ABOUT THIS TASK: Below are entries to return in full. Keep each one exact.
+++++
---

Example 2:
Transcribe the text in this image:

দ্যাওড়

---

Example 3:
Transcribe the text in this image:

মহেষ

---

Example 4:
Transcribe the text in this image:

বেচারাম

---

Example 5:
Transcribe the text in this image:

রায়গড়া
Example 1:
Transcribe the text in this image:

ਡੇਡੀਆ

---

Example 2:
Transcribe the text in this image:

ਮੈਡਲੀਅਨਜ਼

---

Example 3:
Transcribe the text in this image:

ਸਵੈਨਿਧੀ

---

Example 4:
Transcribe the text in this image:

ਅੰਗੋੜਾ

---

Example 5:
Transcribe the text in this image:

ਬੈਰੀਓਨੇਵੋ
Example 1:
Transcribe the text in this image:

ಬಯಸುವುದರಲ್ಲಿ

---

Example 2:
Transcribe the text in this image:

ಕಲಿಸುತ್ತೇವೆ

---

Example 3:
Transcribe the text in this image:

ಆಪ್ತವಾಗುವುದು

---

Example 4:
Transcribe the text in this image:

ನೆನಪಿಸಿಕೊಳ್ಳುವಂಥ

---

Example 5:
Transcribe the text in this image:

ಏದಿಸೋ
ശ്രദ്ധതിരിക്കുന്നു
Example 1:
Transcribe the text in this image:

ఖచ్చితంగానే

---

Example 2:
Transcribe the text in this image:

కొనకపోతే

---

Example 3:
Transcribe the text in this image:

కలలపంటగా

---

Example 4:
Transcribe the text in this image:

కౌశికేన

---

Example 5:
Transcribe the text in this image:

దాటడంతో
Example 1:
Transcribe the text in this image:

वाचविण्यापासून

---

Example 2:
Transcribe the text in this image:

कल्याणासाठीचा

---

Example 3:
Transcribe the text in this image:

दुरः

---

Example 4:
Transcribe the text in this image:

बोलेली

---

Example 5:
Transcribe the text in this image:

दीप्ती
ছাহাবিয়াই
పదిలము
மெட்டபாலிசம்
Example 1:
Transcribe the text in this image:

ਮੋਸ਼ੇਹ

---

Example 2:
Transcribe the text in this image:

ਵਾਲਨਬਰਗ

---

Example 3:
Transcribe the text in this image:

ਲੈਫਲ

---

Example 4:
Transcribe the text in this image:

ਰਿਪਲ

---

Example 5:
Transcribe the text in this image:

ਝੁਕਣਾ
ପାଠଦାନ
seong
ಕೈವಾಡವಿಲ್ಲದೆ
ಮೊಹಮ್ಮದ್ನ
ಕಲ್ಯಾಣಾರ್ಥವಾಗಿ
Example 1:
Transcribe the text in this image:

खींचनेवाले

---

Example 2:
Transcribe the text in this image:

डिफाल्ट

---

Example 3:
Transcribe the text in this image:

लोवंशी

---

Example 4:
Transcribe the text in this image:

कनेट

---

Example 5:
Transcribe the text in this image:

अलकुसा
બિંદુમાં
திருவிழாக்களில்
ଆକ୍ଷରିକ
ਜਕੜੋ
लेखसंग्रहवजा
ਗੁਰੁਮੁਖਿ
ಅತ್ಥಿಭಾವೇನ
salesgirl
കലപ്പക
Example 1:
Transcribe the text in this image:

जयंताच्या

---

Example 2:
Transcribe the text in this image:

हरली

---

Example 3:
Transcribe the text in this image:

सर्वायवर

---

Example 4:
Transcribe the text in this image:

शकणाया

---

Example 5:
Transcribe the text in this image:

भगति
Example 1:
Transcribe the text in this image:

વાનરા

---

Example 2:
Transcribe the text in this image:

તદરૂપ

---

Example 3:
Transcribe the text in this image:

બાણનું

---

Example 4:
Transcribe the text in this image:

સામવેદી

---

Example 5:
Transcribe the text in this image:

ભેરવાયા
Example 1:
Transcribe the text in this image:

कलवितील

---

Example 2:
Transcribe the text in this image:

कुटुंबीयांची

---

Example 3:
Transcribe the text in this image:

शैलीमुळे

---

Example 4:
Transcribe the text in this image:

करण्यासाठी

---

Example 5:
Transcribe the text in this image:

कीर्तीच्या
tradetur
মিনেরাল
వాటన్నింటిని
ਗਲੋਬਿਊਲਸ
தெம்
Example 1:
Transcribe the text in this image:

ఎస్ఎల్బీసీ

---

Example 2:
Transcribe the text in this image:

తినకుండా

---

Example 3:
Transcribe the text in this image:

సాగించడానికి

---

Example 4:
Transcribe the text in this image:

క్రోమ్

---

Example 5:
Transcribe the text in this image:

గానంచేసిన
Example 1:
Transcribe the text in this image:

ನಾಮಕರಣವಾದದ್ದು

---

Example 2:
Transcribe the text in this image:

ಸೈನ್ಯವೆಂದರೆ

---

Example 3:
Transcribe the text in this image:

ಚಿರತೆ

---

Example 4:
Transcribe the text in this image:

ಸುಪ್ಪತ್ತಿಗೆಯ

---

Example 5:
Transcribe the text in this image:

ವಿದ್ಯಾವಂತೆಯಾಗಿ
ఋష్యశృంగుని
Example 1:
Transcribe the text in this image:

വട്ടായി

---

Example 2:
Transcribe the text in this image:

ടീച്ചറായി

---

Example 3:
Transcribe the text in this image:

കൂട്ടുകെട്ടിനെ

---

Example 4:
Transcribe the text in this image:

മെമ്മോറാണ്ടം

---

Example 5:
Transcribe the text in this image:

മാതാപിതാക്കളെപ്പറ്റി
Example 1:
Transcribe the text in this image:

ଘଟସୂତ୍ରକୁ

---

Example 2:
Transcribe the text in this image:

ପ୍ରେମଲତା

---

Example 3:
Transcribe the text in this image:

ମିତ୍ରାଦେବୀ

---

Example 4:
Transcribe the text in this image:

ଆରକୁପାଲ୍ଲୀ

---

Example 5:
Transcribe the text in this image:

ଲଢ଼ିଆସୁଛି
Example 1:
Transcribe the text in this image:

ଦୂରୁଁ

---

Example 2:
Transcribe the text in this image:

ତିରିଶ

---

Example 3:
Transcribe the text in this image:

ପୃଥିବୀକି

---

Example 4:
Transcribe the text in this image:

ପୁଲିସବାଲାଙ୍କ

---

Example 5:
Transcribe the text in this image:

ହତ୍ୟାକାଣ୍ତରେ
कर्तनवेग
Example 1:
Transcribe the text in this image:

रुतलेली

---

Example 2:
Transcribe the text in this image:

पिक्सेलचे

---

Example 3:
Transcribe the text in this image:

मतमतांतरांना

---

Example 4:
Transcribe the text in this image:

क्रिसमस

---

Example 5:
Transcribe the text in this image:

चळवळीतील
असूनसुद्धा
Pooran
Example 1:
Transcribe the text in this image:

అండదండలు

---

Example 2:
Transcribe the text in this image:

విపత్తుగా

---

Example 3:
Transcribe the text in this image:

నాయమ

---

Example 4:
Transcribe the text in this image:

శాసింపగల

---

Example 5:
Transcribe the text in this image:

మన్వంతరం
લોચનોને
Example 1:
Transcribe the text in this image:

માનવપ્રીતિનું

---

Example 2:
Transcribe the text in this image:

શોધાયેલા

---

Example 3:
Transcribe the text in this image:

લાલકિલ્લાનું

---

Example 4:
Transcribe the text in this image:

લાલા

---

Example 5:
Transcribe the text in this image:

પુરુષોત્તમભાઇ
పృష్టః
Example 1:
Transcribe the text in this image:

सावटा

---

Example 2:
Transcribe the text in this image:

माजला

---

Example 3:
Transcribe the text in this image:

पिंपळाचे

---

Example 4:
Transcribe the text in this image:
+++++
COMPLETED TASK:
---

Example 2:
Transcribe the text in this image:

দ্যাওড়

---

Example 3:
Transcribe the text in this image:

মহেষ

---

Example 4:
Transcribe the text in this image:

বেচারাম

---

Example 5:
Transcribe the text in this image:

রায়গড়া
Example 1:
Transcribe the text in this image:

ਡੇਡੀਆ

---

Example 2:
Transcribe the text in this image:

ਮੈਡਲੀਅਨਜ਼

---

Example 3:
Transcribe the text in this image:

ਸਵੈਨਿਧੀ

---

Example 4:
Transcribe the text in this image:

ਅੰਗੋੜਾ

---

Example 5:
Transcribe the text in this image:

ਬੈਰੀਓਨੇਵੋ
Example 1:
Transcribe the text in this image:

ಬಯಸುವುದರಲ್ಲಿ

---

Example 2:
Transcribe the text in this image:

ಕಲಿಸುತ್ತೇವೆ

---

Example 3:
Transcribe the text in this image:

ಆಪ್ತವಾಗುವುದು

---

Example 4:
Transcribe the text in this image:

ನೆನಪಿಸಿಕೊಳ್ಳುವಂಥ

---

Example 5:
Transcribe the text in this image:

ಏದಿಸೋ
ശ്രദ്ധതിരിക്കുന്നു
Example 1:
Transcribe the text in this image:

ఖచ్చితంగానే

---

Example 2:
Transcribe the text in this image:

కొనకపోతే

---

Example 3:
Transcribe the text in this image:

కలలపంటగా

---

Example 4:
Transcribe the text in this image:

కౌశికేన

---

Example 5:
Transcribe the text in this image:

దాటడంతో
Example 1:
Transcribe the text in this image:

वाचविण्यापासून

---

Example 2:
Transcribe the text in this image:

कल्याणासाठीचा

---

Example 3:
Transcribe the text in this image:

दुरः

---

Example 4:
Transcribe the text in this image:

बोलेली

---

Example 5:
Transcribe the text in this image:

दीप्ती
ছাহাবিয়াই
పదిలము
மெட்டபாலிசம்
Example 1:
Transcribe the text in this image:

ਮੋਸ਼ੇਹ

---

Example 2:
Transcribe the text in this image:

ਵਾਲਨਬਰਗ

---

Example 3:
Transcribe the text in this image:

ਲੈਫਲ

---

Example 4:
Transcribe the text in this image:

ਰਿਪਲ

---

Example 5:
Transcribe the text in this image:

ਝੁਕਣਾ
ପାଠଦାନ
seong
ಕೈವಾಡವಿಲ್ಲದೆ
ಮೊಹಮ್ಮದ್ನ
ಕಲ್ಯಾಣಾರ್ಥವಾಗಿ
Example 1:
Transcribe the text in this image:

खींचनेवाले

---

Example 2:
Transcribe the text in this image:

डिफाल्ट

---

Example 3:
Transcribe the text in this image:

लोवंशी

---

Example 4:
Transcribe the text in this image:

कनेट

---

Example 5:
Transcribe the text in this image:

अलकुसा
બિંદુમાં
திருவிழாக்களில்
ଆକ୍ଷରିକ
ਜਕੜੋ
लेखसंग्रहवजा
ਗੁਰੁਮੁਖਿ
ಅತ್ಥಿಭಾವೇನ
salesgirl
കലപ്പക
Example 1:
Transcribe the text in this image:

जयंताच्या

---

Example 2:
Transcribe the text in this image:

हरली

---

Example 3:
Transcribe the text in this image:

सर्वायवर

---

Example 4:
Transcribe the text in this image:

शकणाया

---

Example 5:
Transcribe the text in this image:

भगति
Example 1:
Transcribe the text in this image:

વાનરા

---

Example 2:
Transcribe the text in this image:

તદરૂપ

---

Example 3:
Transcribe the text in this image:

બાણનું

---

Example 4:
Transcribe the text in this image:

સામવેદી

---

Example 5:
Transcribe the text in this image:

ભેરવાયા
Example 1:
Transcribe the text in this image:

कलवितील

---

Example 2:
Transcribe the text in this image:

कुटुंबीयांची

---

Example 3:
Transcribe the text in this image:

शैलीमुळे

---

Example 4:
Transcribe the text in this image:

करण्यासाठी

---

Example 5:
Transcribe the text in this image:

कीर्तीच्या
tradetur
মিনেরাল
వాటన్నింటిని
ਗਲੋਬਿਊਲਸ
தெம்
Example 1:
Transcribe the text in this image:

ఎస్ఎల్బీసీ

---

Example 2:
Transcribe the text in this image:

తినకుండా

---

Example 3:
Transcribe the text in this image:

సాగించడానికి

---

Example 4:
Transcribe the text in this image:

క్రోమ్

---

Example 5:
Transcribe the text in this image:

గానంచేసిన
Example 1:
Transcribe the text in this image:

ನಾಮಕರಣವಾದದ್ದು

---

Example 2:
Transcribe the text in this image:

ಸೈನ್ಯವೆಂದರೆ

---

Example 3:
Transcribe the text in this image:

ಚಿರತೆ

---

Example 4:
Transcribe the text in this image:

ಸುಪ್ಪತ್ತಿಗೆಯ

---

Example 5:
Transcribe the text in this image:

ವಿದ್ಯಾವಂತೆಯಾಗಿ
ఋష్యశృంగుని
Example 1:
Transcribe the text in this image:

വട്ടായി

---

Example 2:
Transcribe the text in this image:

ടീച്ചറായി

---

Example 3:
Transcribe the text in this image:

കൂട്ടുകെട്ടിനെ

---

Example 4:
Transcribe the text in this image:

മെമ്മോറാണ്ടം

---

Example 5:
Transcribe the text in this image:

മാതാപിതാക്കളെപ്പറ്റി
Example 1:
Transcribe the text in this image:

ଘଟସୂତ୍ରକୁ

---

Example 2:
Transcribe the text in this image:

ପ୍ରେମଲତା

---

Example 3:
Transcribe the text in this image:

ମିତ୍ରାଦେବୀ

---

Example 4:
Transcribe the text in this image:

ଆରକୁପାଲ୍ଲୀ

---

Example 5:
Transcribe the text in this image:

ଲଢ଼ିଆସୁଛି
Example 1:
Transcribe the text in this image:

ଦୂରୁଁ

---

Example 2:
Transcribe the text in this image:

ତିରିଶ

---

Example 3:
Transcribe the text in this image:

ପୃଥିବୀକି

---

Example 4:
Transcribe the text in this image:

ପୁଲିସବାଲାଙ୍କ

---

Example 5:
Transcribe the text in this image:

ହତ୍ୟାକାଣ୍ତରେ
कर्तनवेग
Example 1:
Transcribe the text in this image:

रुतलेली

---

Example 2:
Transcribe the text in this image:

पिक्सेलचे

---

Example 3:
Transcribe the text in this image:

मतमतांतरांना

---

Example 4:
Transcribe the text in this image:

क्रिसमस

---

Example 5:
Transcribe the text in this image:

चळवळीतील
असूनसुद्धा
Pooran
Example 1:
Transcribe the text in this image:

అండదండలు

---

Example 2:
Transcribe the text in this image:

విపత్తుగా

---

Example 3:
Transcribe the text in this image:

నాయమ

---

Example 4:
Transcribe the text in this image:

శాసింపగల

---

Example 5:
Transcribe the text in this image:

మన్వంతరం
લોચનોને
Example 1:
Transcribe the text in this image:

માનવપ્રીતિનું

---

Example 2:
Transcribe the text in this image:

શોધાયેલા

---

Example 3:
Transcribe the text in this image:

લાલકિલ્લાનું

---

Example 4:
Transcribe the text in this image:

લાલા

---

Example 5:
Transcribe the text in this image:

પુરુષોત્તમભાઇ
పృష్టః
Example 1:
Transcribe the text in this image:

सावटा

---

Example 2:
Transcribe the text in this image:

माजला

---

Example 3:
Transcribe the text in this image:

पिंपळाचे

---

Example 4:
Transcribe the text in this image:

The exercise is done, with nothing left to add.